Fellow plaintiff Eric Detmer said he had shown proper cause because he was a federal law enforcement officer with the U.S. Coast Guard. Christina Nikolov tried to show a special need for self-protection by asserting that, as a transgender female, she was more likely to be the victim of violence.
The two remaining plaintiffs simply asserted they were citizens in good standing in their community and gainfully employed.
Before Seibel, the plaintiffs cited District of Columbia v. Heller, 554 U.S. 570 (2008), where the U.S. Supreme Court said a Washington, D.C., law banning handguns in the home violated the Second Amendment. The amendment, the court said, codifies a pre-existing “individual right to possess and carry weapons in case of confrontation.”
Plaintiffs in the New York case argued that Heller stood for the principle that the Second Amendment guarantees their right to possess and carry guns in public.
Westchester County and New York state countered that Heller limits the right to bear arms to self-defense in the home.
But on the appeal from Seibel’s grant of summary judgment, Wesley said that “Heller provides no categorical answer in this case.”

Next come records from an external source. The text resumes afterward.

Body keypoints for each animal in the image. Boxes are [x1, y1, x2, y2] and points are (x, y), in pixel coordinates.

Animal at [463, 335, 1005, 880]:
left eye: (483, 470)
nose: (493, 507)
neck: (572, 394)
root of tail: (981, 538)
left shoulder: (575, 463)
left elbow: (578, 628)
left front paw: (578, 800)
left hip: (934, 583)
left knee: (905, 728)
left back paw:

“What we know” from decisions following Heller, he said, is that “Second Amendment guarantees are at their zenith within the home.”
“What we do not know,” he said, “is the scope of that right beyond the home and the standards for determining when and how the right can be regulated by a government.”
Wesley said New York’s statute should be subjected to “some form of heightened scrutiny” because it “places substantial limits in the ability of law-abiding citizens to possess firearms for self-defense in public.”
Citing Heller, Wesley said, “We believe state regulation of the use of firearms in public was ‘enshrined with[in] the scope’ of the Second Amendment when it was adopted.”
Having said that, Wesley concluded that intermediate scrutiny is the appropriate standard, triggering an analysis of whether the regulation furthers the compelling government interests of public safety and crime prevention—as argued by the state and Westchester County.
“The only question then is whether the proper cause requirement is substantially related to these interests,” Wesley said. “We conclude that it is.”
Kachalsky said yesterday that the plaintiffs intend to seek a petition for a writ of certiorari to the U.S. Supreme Court.
“I’m not surprised—I’ve never seen the Second Circuit come out with a bold decision,” Kachalsky said. “It’s a ridiculous interpretation of the Second Amendment.”
He added, “Nowhere in the Second Amendment does it mention the word ‘home.’ To say that you have the right to defend yourself in your home and nowhere else is just a misrepresentation of the Second Amendment as written by the Founding Fathers.”
Attorney General Eric Schneiderman issued a statement praising the decision, saying, “This means that our state’s guns laws are protected and vigorously enforced.”
Schneiderman called it a “victory” for state law, the U.S. Constitution and “families across New York who are rightly concerned about the scourge of gun violence that all too often plagues our communities.”
Assistant Solicitor General Simon Heller argued for the state.
Assistant County Attorney Thomas Gardiner argued for Westchester County.
The plaintiffs were represented by Alan Gura of Gura & Possessky in Alexandria, Va.